Inside Market Rebellion’s services, we mostly focus on individual stocks. However, with the help of options (and a low IV environment like the one we’re seeing now), sometimes the best performance can come from trading directly in the most highly traded, most liquid ETF on the market — that’s SPY. Lately, we’ve seen a few events that have us looking at SPY with new eyes.
SPY Darkpool Trades
Last week, we noticed a number of massive darkpool trades in the SPY ETF. For those unfamiliar, darkpool exchanges allow institutions and hedge funds to quietly amass large positions without driving up the price of the underlying stock. In this case, these institutions were amassing shares in the SPY. All of the following were bought last week, mostly on Thursday and Friday.
- $1.2 billion dollar trade at $456.95.
- $2.5 billion dollar trade at $455.41.
- $3.5 billion dollar trade at $455.37.
- $3.1 billion dollar trade at $452.49.
- $4.2 billion dollar trade at $452.49.
- $2.9 billion dollar trade at $452.45.
When you see activity like this, it can be hard to understand what this really “means” — what’s considered a “large” darkpool trade? For context, more than $2 billion in a single trade is a lot. Seeing them back, to back, to back is even more notable. This creates a massive supply zone which can act as a level of support. That’s what happened last week, and to a lesser extent, it happened on Monday’s close as well. If the support holds, that’s bullish. However, supporting your bullish bias isn’t the only way to use these darkpool levels.
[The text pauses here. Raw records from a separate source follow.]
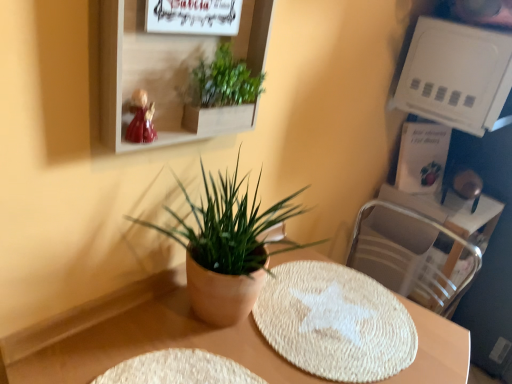
Question: Is white plastic shelf at upper right, which is counted as the first shelf, starting from the back, in front of or behind green leafy plant at upper center, which appears as the 2th houseplant when ordered from the bottom, in the image?

Choices:
 (A) behind
 (B) front

Answer: (A)

Question: Would you say white plastic shelf at upper right, which ranks as the 1th shelf in right-to-left order, is to the left or to the right of green leafy plant at upper center, which appears as the 2th houseplant when ordered from the bottom, in the picture?

Choices:
 (A) right
 (B) left

Answer: (A)

Question: Estimate the real-world distances between objects in this image. Which object is farther from the beige woven placemat at center?

Choices:
 (A) matte white shelf at upper center, which appears as the second shelf when viewed from the back
 (B) white plastic shelf at upper right, which ranks as the 2th shelf in front-to-back order
 (C) green leafy plant at upper center, which appears as the 1th houseplant when viewed from the top
 (D) green matte plant at center, which ranks as the first houseplant in bottom-to-top order
 (E) metallic silver swivel chair at right

Answer: (B)

Question: Considering the real-world distances, which object is closest to the white woven mat at center?

Choices:
 (A) matte white shelf at upper center, the first shelf when ordered from left to right
 (B) green leafy plant at upper center, which appears as the 1th houseplant when viewed from the top
 (C) green matte plant at center, arranged as the 2th houseplant when viewed from the top
 (D) metallic silver swivel chair at right
 (E) white plastic shelf at upper right, which ranks as the 2th shelf in front-to-back order

Answer: (C)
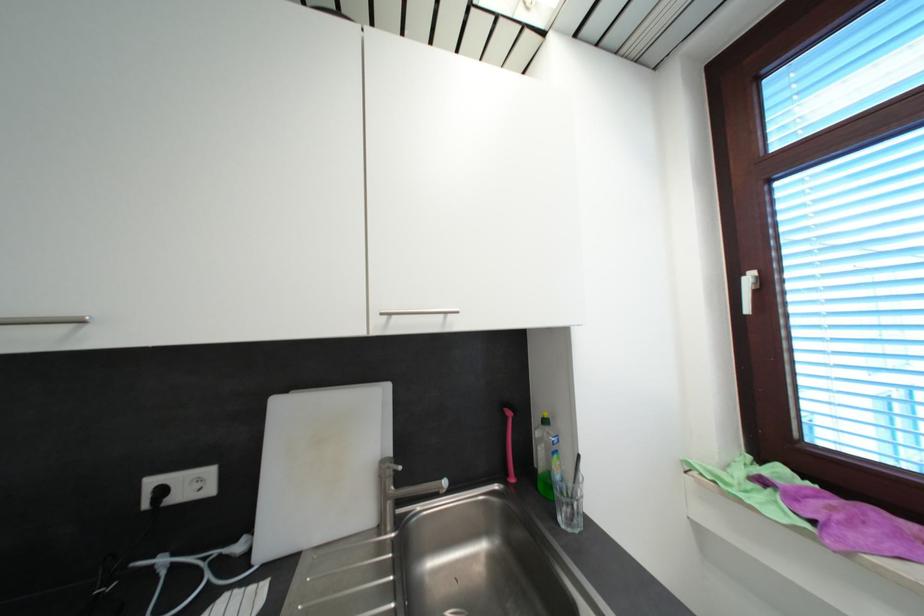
On Friday, we noticed the $455.41 level acting as support which helped create a short-term double bottom during that day’s trading. Monday, at 3:50PM EST, which was also the low of the day ($456.05), we noticed a massive spike in volume (highest volume of the day on the open market) that helped propel the SPY ETF more than a dollar higher within a blink of an eye, sending the SPY into positive territory, closing at $457.79.
From here, we think it’s clear: The trend is your friend. And while currently that trend is bullish, you need to keep an eye out for trades on both sides of the fence. With that said, from a medium and long-term perspective, in this writer’s view, we’re likely in a dip-buyers market. That means any bearish positions entered should have a clear target and thesis in mind.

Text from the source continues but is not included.